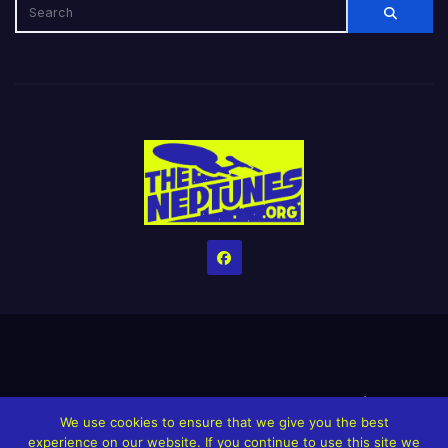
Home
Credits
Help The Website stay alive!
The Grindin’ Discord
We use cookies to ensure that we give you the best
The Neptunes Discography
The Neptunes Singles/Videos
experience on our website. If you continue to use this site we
+++++
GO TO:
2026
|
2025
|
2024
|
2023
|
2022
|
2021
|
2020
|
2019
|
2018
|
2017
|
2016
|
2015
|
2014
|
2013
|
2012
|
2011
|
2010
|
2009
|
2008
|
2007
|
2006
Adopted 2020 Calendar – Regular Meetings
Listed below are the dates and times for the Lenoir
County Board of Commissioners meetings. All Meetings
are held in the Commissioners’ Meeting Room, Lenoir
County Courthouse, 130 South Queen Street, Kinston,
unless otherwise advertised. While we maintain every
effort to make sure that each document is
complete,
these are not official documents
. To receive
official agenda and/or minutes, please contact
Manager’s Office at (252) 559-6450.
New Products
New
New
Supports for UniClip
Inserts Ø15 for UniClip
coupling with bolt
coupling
+++++
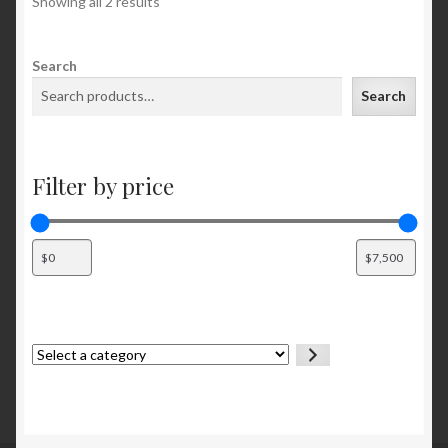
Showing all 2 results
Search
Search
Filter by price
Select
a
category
+++++
== Problem description ==
Please count the lines above that contain the string "official" and reply with the number alone.

== Solution to this task ==
2